As the crypto pressure intensifies as a result of the bear market, Crypto.com announced a review of their “Earn” program with the removal of 15 altcoins from the earning eligibility. The Crypto Earn Program offers up to 10% on stablecoins and 14.5% on other cryptocurrency deposits while providing support for over 43 assets.

Having delisted 15 altcoins including Shiba Inu and Dogecoin, it also announced revised interest rates for 5 stablecoins: TGBP, TAUD, TCAD, TUSD, and USDP while also adding three new coins: Zilliqa (ZIL), Fantom (FTM) and NEAR to the program.

However, private users of Crypto.com that hold Icy White, Rose Gold, and Obsidian cards will continue to earn 2% per annum additionally on fixed-term allocations. The company also did not change the reward rates for 28 coins which include Bitcoin, Ethereum, Solana, Avalanche, and Polygon. These will continue to pay out up to a 14.5% reward percentage.

The cryptocurrency community has met this announcement with mixed reactions. Some responses questioned the removal of DOGE and SHIBA from the Earn program because those are two of the meme coins with the biggest follower base and support groups among crypto enthusiasts.

Some other users questioned lowering the interest rates on stablecoins again and expressed that there was no point holding the coins again on the app as the interest rates on traditional banking are almost the same as the new Earn program rates. The majority of the responses were negative and expressed frustration over this new development.

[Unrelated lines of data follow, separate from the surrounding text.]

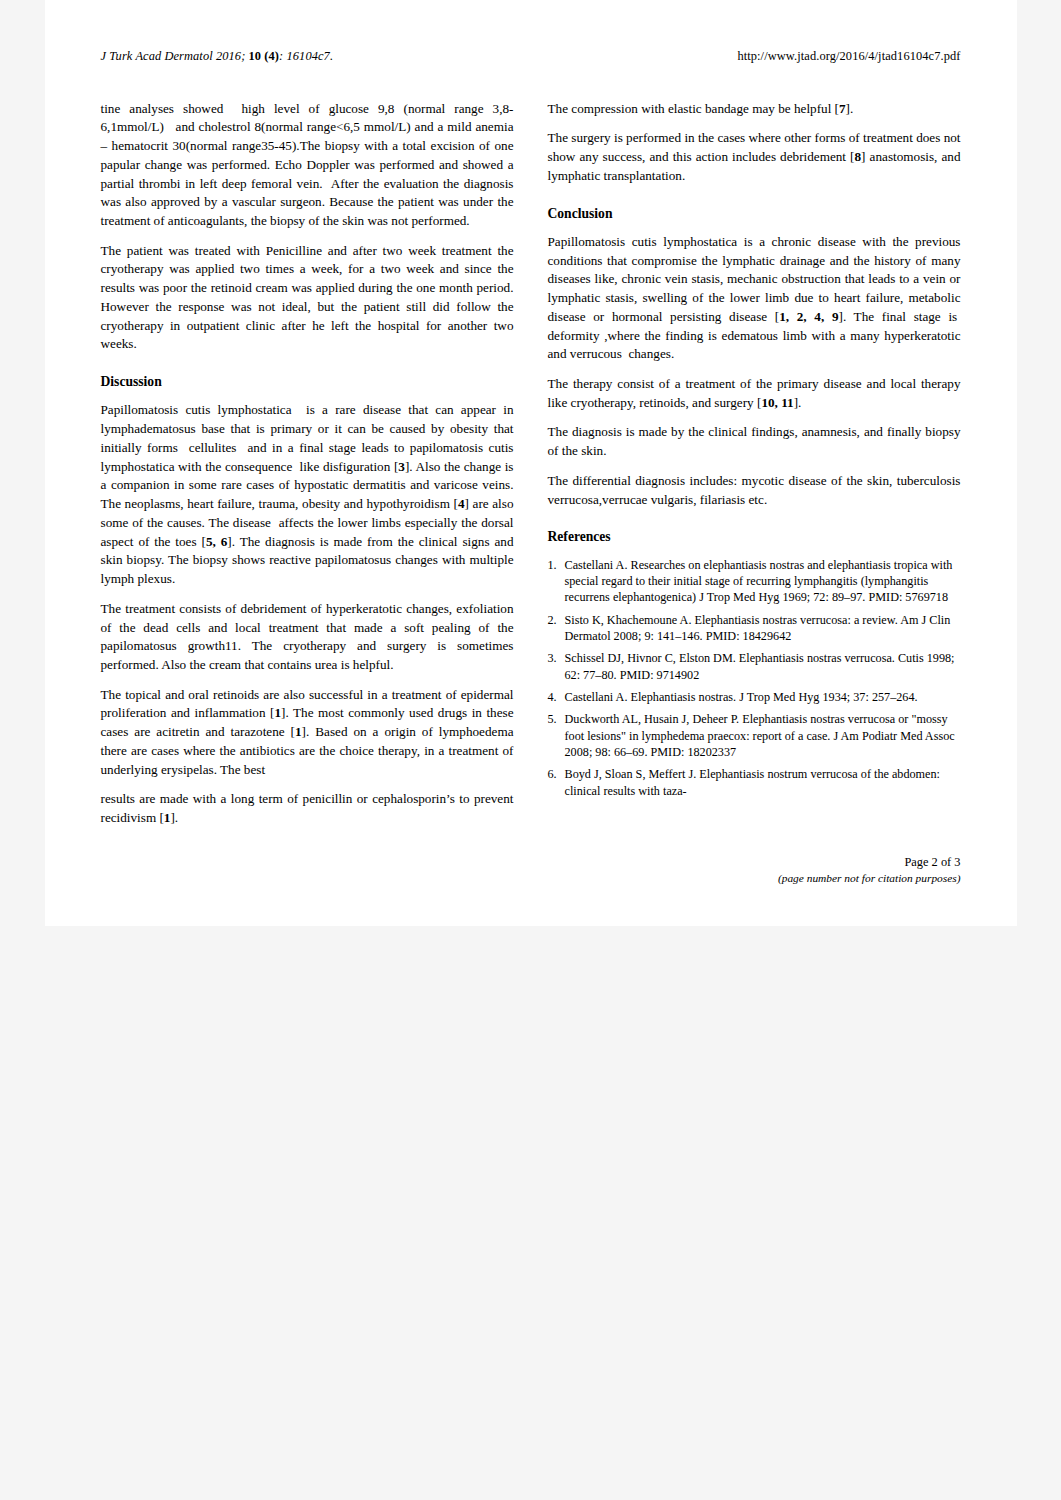J Turk Acad Dermatol 2016; 10 (4): 16104c7.
http://www.jtad.org/2016/4/jtad16104c7.pdf
tine analyses showed high level of glucose 9,8 (normal range 3,8-6,1mmol/L) and cholestrol 8(normal range<6,5 mmol/L) and a mild anemia – hematocrit 30(normal range35-45).The biopsy with a total excision of one papular change was performed. Echo Doppler was performed and showed a partial thrombi in left deep femoral vein. After the evaluation the diagnosis was also approved by a vascular surgeon. Because the patient was under the treatment of anticoagulants, the biopsy of the skin was not performed.
The patient was treated with Penicilline and after two week treatment the cryotherapy was applied two times a week, for a two week and since the results was poor the retinoid cream was applied during the one month period. However the response was not ideal, but the patient still did follow the cryotherapy in outpatient clinic after he left the hospital for another two weeks.
Discussion
Papillomatosis cutis lymphostatica is a rare disease that can appear in lymphadematosus base that is primary or it can be caused by obesity that initially forms cellulites and in a final stage leads to papilomatosis cutis lymphostatica with the consequence like disfiguration [3]. Also the change is a companion in some rare cases of hypostatic dermatitis and varicose veins. The neoplasms, heart failure, trauma, obesity and hypothyroidism [4] are also some of the causes. The disease affects the lower limbs especially the dorsal aspect of the toes [5, 6]. The diagnosis is made from the clinical signs and skin biopsy. The biopsy shows reactive papilomatosus changes with multiple lymph plexus.
The treatment consists of debridement of hyperkeratotic changes, exfoliation of the dead cells and local treatment that made a soft pealing of the papilomatosus growth11. The cryotherapy and surgery is sometimes performed. Also the cream that contains urea is helpful.
The topical and oral retinoids are also successful in a treatment of epidermal proliferation and inflammation [1]. The most commonly used drugs in these cases are acitretin and tarazotene [1]. Based on a origin of lymphoedema there are cases where the antibiotics are the choice therapy, in a treatment of underlying erysipelas. The best
results are made with a long term of penicillin or cephalosporin’s to prevent recidivism [1].
The compression with elastic bandage may be helpful [7].
The surgery is performed in the cases where other forms of treatment does not show any success, and this action includes debridement [8] anastomosis, and lymphatic transplantation.
Conclusion
Papillomatosis cutis lymphostatica is a chronic disease with the previous conditions that compromise the lymphatic drainage and the history of many diseases like, chronic vein stasis, mechanic obstruction that leads to a vein or lymphatic stasis, swelling of the lower limb due to heart failure, metabolic disease or hormonal persisting disease [1, 2, 4, 9]. The final stage is deformity ,where the finding is edematous limb with a many hyperkeratotic and verrucous changes.
The therapy consist of a treatment of the primary disease and local therapy like cryotherapy, retinoids, and surgery [10, 11].
The diagnosis is made by the clinical findings, anamnesis, and finally biopsy of the skin.
The differential diagnosis includes: mycotic disease of the skin, tuberculosis verrucosa,verrucae vulgaris, filariasis etc.
References
1. Castellani A. Researches on elephantiasis nostras and elephantiasis tropica with special regard to their initial stage of recurring lymphangitis (lymphangitis recurrens elephantogenica) J Trop Med Hyg 1969; 72: 89–97. PMID: 5769718
2. Sisto K, Khachemoune A. Elephantiasis nostras verrucosa: a review. Am J Clin Dermatol 2008; 9: 141–146. PMID: 18429642
3. Schissel DJ, Hivnor C, Elston DM. Elephantiasis nostras verrucosa. Cutis 1998; 62: 77–80. PMID: 9714902
4. Castellani A. Elephantiasis nostras. J Trop Med Hyg 1934; 37: 257–264.
5. Duckworth AL, Husain J, Deheer P. Elephantiasis nostras verrucosa or "mossy foot lesions" in lymphedema praecox: report of a case. J Am Podiatr Med Assoc 2008; 98: 66–69. PMID: 18202337
6. Boyd J, Sloan S, Meffert J. Elephantiasis nostrum verrucosa of the abdomen: clinical results with taza-
Page 2 of 3
(page number not for citation purposes)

This decision is among a few of some sporadic changes the exchange has made on the back of a bear market. Two weeks ago, the exchange announced that they would be laying off 5% of their staff because of the ongoing negative economic/market conditions. They also cited that other exchanges like Gemini and Coinbase were also laying off workers and cutting down the workforce to cope with the current market downtrend.